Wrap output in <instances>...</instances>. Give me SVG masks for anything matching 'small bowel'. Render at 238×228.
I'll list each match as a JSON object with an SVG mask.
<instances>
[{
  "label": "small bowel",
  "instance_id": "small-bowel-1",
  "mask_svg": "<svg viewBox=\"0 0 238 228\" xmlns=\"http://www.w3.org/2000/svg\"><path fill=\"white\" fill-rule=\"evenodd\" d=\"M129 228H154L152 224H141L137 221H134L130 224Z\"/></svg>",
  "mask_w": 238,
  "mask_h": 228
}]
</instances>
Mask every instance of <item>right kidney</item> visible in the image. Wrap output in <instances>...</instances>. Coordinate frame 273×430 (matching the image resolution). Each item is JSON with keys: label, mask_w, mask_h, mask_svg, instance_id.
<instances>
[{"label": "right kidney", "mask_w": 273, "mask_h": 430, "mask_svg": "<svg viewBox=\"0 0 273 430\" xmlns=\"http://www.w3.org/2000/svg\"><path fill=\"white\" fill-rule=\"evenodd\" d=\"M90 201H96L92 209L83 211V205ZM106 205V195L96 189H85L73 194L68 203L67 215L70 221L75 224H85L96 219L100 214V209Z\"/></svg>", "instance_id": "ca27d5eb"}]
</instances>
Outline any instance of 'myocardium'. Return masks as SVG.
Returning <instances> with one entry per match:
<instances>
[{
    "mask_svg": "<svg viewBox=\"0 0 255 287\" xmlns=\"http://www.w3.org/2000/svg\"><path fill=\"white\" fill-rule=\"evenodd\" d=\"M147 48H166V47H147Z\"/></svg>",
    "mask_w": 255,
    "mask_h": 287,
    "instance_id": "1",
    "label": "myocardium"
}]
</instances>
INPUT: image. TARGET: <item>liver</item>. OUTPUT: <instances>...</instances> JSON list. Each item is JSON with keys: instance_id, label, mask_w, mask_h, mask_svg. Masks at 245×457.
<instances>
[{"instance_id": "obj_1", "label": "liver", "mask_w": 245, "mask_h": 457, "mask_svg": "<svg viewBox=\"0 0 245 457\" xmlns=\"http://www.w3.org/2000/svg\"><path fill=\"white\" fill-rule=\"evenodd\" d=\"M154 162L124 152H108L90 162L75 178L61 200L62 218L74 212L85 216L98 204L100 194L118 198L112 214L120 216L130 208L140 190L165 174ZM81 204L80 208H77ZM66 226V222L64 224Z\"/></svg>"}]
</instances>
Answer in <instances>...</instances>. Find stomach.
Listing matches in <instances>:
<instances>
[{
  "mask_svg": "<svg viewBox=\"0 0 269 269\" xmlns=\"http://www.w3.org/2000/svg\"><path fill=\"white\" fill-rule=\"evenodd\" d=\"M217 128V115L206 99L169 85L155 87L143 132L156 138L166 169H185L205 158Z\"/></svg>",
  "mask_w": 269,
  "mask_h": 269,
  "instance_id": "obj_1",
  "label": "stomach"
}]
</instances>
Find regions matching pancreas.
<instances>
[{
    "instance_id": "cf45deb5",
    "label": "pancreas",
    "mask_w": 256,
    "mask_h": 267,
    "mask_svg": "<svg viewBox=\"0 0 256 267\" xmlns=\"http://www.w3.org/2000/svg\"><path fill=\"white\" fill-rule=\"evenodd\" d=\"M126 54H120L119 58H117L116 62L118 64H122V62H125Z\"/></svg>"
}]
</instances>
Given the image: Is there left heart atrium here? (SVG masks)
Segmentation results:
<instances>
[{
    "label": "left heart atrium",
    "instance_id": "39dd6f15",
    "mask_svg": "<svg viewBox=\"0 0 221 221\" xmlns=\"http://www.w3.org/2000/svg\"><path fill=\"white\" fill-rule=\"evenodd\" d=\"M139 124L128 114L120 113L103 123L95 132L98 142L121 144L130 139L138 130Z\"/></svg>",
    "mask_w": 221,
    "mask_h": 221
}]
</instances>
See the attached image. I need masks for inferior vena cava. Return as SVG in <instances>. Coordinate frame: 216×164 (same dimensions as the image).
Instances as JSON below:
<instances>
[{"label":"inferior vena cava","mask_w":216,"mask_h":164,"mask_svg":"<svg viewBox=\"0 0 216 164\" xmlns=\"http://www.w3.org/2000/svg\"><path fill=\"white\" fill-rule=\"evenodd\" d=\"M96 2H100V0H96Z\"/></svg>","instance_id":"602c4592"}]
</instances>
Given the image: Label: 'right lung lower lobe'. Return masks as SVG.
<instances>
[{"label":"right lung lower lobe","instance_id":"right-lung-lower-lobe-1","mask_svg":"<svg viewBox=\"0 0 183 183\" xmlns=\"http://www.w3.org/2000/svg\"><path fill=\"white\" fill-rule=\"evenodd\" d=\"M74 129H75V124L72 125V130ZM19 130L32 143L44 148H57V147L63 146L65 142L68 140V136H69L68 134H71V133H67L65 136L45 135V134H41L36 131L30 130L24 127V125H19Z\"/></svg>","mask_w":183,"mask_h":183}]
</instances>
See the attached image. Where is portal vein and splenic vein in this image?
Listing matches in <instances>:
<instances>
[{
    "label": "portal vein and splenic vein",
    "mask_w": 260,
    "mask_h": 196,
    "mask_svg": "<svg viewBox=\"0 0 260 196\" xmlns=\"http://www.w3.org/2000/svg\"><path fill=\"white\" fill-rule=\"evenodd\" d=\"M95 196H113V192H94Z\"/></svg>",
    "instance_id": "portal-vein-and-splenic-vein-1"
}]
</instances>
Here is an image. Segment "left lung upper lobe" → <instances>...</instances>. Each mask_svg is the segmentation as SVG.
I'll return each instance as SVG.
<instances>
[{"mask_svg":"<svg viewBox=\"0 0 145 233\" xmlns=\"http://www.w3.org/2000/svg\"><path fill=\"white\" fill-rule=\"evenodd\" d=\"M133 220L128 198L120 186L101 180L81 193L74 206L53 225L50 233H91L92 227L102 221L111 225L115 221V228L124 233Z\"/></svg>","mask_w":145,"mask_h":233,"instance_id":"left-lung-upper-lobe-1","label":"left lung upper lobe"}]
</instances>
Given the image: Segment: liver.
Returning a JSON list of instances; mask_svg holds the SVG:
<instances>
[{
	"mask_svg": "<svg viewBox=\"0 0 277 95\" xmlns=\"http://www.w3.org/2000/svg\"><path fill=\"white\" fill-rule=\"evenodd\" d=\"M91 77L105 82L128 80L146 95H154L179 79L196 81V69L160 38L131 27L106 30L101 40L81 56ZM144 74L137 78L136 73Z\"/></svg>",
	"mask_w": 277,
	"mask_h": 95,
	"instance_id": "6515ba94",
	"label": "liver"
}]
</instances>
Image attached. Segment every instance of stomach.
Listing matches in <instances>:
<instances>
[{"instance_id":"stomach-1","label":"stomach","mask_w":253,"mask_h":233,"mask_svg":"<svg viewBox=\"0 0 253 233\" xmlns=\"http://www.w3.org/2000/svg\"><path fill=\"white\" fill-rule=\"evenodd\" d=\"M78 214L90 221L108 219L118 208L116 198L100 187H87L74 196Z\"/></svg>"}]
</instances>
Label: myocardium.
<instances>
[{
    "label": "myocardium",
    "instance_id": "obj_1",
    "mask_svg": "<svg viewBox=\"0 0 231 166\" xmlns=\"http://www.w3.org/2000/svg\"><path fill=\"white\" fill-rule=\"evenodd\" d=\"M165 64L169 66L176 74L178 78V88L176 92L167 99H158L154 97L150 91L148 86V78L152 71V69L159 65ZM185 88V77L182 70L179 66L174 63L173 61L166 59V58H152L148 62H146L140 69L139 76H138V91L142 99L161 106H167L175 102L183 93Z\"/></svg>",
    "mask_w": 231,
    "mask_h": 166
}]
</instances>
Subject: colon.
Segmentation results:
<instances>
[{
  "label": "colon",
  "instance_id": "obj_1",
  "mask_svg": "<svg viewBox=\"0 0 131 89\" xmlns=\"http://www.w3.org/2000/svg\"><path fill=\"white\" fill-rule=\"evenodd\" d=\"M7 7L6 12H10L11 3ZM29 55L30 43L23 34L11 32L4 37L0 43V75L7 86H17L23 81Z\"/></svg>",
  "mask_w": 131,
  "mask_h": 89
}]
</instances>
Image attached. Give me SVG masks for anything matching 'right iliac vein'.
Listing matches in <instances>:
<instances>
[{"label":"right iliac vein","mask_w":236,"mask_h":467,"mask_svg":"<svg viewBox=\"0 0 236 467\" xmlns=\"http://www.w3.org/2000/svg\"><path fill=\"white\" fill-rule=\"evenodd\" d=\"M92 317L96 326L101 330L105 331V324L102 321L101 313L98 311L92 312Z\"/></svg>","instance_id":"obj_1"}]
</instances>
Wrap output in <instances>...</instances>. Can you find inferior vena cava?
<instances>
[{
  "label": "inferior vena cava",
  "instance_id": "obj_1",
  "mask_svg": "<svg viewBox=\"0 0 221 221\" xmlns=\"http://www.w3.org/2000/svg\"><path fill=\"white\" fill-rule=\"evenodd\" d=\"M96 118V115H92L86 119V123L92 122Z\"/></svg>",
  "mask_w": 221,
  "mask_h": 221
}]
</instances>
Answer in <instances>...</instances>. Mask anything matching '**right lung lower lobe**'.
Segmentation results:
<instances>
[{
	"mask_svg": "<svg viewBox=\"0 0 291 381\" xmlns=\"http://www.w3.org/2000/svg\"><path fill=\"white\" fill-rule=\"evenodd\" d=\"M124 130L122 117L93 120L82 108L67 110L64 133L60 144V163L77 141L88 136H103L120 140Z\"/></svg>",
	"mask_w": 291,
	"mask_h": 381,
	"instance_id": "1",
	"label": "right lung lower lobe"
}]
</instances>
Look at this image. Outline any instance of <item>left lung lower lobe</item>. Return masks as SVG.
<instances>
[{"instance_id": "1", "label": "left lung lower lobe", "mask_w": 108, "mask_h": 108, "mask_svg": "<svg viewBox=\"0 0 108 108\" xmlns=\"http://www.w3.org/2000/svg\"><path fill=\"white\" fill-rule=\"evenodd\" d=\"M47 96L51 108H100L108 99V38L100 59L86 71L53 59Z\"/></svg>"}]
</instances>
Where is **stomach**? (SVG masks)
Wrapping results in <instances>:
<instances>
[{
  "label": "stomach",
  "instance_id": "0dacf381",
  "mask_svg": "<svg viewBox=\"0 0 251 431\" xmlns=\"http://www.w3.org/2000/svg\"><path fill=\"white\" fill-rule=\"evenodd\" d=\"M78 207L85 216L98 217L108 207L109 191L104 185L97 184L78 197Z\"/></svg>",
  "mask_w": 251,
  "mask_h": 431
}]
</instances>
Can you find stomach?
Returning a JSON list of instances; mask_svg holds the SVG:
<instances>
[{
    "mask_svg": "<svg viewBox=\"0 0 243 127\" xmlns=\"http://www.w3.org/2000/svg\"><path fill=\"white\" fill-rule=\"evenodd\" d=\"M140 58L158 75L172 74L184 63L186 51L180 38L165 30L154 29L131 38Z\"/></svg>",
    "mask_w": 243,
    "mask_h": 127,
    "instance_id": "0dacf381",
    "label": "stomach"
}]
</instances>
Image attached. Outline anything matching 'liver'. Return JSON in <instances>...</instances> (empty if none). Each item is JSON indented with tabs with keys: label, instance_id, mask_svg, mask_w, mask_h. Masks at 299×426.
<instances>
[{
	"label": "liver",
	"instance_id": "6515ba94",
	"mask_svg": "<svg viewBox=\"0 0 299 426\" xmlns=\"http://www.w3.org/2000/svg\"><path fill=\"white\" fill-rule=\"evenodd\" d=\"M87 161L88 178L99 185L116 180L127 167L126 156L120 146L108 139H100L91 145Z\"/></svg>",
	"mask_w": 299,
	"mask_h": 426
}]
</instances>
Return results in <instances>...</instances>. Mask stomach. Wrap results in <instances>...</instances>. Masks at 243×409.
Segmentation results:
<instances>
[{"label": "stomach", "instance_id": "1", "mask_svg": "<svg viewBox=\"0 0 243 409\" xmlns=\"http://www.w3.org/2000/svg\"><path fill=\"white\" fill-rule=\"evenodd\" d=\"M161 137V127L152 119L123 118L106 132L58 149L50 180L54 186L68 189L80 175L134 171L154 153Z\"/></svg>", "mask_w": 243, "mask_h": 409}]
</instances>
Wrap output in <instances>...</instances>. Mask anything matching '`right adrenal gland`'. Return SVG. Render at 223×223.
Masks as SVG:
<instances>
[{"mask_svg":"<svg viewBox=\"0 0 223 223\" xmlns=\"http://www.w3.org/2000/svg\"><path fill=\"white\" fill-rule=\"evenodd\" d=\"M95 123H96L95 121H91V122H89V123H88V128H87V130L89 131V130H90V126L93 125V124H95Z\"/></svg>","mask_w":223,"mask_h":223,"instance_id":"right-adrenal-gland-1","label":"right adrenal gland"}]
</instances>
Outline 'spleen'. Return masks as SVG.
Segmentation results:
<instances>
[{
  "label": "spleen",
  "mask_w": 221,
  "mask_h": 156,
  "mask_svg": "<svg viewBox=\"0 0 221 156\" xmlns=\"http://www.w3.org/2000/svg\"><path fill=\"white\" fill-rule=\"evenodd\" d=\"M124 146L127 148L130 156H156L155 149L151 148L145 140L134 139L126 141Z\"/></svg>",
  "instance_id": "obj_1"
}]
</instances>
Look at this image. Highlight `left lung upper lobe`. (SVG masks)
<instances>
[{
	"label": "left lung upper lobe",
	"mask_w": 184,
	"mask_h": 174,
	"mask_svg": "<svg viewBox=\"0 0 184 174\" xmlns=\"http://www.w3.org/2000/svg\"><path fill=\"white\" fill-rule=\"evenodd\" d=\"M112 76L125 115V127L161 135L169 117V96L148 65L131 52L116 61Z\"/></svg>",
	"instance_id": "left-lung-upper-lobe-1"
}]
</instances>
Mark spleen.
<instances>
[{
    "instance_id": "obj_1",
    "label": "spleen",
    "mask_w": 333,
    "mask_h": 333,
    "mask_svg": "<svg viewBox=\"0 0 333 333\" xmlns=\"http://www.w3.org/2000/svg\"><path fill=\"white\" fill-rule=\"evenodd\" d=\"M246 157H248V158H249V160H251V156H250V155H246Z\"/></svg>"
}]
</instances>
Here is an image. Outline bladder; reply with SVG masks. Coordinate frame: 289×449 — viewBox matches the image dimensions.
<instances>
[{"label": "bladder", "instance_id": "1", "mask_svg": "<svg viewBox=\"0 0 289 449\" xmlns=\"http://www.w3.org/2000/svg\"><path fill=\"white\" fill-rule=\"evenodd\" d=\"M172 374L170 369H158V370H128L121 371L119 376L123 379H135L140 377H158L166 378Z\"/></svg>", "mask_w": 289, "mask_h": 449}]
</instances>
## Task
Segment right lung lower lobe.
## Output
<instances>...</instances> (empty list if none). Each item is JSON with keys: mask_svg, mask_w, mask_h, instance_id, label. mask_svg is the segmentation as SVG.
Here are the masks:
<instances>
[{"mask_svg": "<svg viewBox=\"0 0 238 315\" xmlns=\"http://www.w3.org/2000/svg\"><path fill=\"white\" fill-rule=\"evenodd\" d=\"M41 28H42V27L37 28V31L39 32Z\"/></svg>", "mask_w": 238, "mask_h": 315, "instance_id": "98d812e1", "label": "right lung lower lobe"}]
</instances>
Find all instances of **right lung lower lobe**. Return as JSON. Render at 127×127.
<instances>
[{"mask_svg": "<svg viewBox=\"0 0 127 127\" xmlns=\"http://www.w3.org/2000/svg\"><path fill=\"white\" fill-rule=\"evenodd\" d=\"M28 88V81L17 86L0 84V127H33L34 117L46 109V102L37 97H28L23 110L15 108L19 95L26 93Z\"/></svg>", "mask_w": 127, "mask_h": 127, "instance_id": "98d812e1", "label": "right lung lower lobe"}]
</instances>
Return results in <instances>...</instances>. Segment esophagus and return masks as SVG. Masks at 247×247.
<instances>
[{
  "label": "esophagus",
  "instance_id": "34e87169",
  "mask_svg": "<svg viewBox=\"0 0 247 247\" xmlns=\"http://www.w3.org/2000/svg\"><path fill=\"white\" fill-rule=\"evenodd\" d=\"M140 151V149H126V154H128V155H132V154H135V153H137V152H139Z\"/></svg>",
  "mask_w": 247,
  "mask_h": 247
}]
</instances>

_CHALLENGE:_ Please reproduce, word for word, the part of the entries above that opens with the line containing "Look at this image. Highlight" and closes with the line containing "76L125 115V127L161 135L169".

_COMPLETE OUTPUT:_
Look at this image. Highlight `left lung upper lobe`. (SVG masks)
<instances>
[{
	"label": "left lung upper lobe",
	"mask_w": 184,
	"mask_h": 174,
	"mask_svg": "<svg viewBox=\"0 0 184 174\" xmlns=\"http://www.w3.org/2000/svg\"><path fill=\"white\" fill-rule=\"evenodd\" d=\"M112 76L125 115V127L161 135L169 117V96L148 65L131 52L116 61Z\"/></svg>",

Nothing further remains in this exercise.